Shareholder Protection

Have you considered what might happen to the control and future ownership of the business if one of the partners or shareholders should die or become seriously disabled?

Do you want to be in control of who you are in business with?

How important is it that your estate and dependants receive a fair price for your shares or business interest?

Appropriate Shareholder Protection can create the cash required in the unexpected death or serious disablement of a partner or shareholder, to enable the purchase of their shares or business interest. This avoids using personal cash reserves, the sale of personal assets or a substantial loan at a time of uncertainty.

Buy/Sell Agreements

A Buy/Sell Agreement is a written contract between business owners. It sets out what would be done to their business interests should they die, become disabled, suffer a critical illness, resign or retire.
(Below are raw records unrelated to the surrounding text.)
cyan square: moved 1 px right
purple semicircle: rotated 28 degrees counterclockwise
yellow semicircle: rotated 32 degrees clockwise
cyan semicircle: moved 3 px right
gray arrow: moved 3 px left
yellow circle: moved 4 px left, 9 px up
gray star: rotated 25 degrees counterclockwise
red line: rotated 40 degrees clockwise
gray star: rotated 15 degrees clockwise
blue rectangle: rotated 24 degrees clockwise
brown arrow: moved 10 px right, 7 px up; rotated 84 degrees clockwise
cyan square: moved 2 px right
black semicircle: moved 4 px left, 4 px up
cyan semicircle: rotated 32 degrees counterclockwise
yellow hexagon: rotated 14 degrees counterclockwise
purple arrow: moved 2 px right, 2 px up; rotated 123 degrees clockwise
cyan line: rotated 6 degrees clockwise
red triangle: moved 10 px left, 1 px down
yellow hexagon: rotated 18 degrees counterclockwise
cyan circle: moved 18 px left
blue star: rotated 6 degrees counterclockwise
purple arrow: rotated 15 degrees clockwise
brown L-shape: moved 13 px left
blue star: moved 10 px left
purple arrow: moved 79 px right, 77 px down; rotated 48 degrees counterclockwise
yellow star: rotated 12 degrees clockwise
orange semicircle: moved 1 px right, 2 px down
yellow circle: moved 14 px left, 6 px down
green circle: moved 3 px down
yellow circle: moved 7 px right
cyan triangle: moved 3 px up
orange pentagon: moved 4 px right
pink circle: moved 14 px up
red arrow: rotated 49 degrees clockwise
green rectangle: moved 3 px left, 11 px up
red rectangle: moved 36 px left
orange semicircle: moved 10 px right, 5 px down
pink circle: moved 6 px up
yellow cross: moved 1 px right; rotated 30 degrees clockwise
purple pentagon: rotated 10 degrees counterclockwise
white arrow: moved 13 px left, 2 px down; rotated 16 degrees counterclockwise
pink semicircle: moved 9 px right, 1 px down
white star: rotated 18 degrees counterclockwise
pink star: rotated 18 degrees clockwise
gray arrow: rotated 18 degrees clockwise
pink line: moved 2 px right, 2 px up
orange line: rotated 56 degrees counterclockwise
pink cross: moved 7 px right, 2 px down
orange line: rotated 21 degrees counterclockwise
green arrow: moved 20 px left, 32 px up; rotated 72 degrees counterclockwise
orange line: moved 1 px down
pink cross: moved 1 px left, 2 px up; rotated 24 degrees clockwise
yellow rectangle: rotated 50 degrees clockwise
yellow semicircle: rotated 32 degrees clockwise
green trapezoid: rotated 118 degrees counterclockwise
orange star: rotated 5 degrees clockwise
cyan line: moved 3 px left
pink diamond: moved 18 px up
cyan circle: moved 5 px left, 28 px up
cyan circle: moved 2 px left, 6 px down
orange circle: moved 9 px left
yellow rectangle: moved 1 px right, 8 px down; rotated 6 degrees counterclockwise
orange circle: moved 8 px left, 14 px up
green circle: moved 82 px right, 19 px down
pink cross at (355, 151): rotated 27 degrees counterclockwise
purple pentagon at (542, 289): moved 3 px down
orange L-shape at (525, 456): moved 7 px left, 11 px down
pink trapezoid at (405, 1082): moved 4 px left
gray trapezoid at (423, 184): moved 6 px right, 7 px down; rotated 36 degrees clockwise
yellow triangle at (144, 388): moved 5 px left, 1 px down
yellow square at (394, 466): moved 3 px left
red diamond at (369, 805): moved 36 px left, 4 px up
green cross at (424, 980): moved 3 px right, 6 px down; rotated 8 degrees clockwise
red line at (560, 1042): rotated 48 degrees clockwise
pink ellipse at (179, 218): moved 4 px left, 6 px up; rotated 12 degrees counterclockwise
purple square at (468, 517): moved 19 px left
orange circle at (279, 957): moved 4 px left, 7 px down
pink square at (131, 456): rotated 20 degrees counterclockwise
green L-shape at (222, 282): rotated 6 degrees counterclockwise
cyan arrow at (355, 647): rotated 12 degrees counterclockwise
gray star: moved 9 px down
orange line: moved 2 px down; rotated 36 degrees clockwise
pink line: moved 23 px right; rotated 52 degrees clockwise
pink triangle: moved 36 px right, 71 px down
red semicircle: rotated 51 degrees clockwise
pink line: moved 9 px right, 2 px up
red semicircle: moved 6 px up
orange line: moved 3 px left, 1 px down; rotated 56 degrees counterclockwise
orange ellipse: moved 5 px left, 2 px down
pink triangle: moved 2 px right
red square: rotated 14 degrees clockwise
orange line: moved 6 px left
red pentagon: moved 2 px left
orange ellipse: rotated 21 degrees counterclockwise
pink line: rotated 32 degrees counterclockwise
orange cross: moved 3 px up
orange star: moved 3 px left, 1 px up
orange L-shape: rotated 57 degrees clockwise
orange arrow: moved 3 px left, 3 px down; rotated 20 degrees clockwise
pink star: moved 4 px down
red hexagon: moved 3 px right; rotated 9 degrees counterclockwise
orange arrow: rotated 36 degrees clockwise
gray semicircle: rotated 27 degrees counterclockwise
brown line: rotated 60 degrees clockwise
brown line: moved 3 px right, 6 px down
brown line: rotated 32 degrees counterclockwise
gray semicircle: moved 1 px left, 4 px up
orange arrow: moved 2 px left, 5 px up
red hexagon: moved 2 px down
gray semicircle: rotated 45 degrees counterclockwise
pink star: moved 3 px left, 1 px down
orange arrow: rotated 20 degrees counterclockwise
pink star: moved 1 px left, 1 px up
The second part of the Agreement outlines how the succession plan will be funded. Insurance policies and/or savings could be used to fund any obligations.

Legal advice on the Buy/Sell Agreement and related documents should be obtained, as specific circumstances vary.

Ownership of Shares

The three different ways of owning the company shares are:

Individuals: If the shares are owned by the individual shareholders of the company then a “Buy/Sell Agreement” should be in force. This may have an agreed value on the shares of the company and can be binding, i.e. must sell, must buy.
Trust: The shares of the company may be owned by the individual’s personal trust. Trustees have the overriding duty to obtain the best price they can for the beneficiaries. If the shares are owned in this manner the best practice is to have a “Buy/Sell Agreement” to guide the trustee in the wishes of the partners of the company.
Company: If the shares are bought by the company, a key issue may arise if the company receives funds and on-loans it to shareholders, it may result in Fringe Benefit Tax, unless a company charges commercial interest rates. If a company intends to buy back its own shares it could have the effect of diminishing the value of company to the shareholders, it must also pass the Solvency Test.

DISCLAIMER: AIA New Zealand has made all reasonable efforts to ensure that the information in this guide is correct as at the date of printing. This guide is provided by way of general information only and is not to be relied upon as a substitute for obtaining professional advice on the specific circumstances of the individual or business.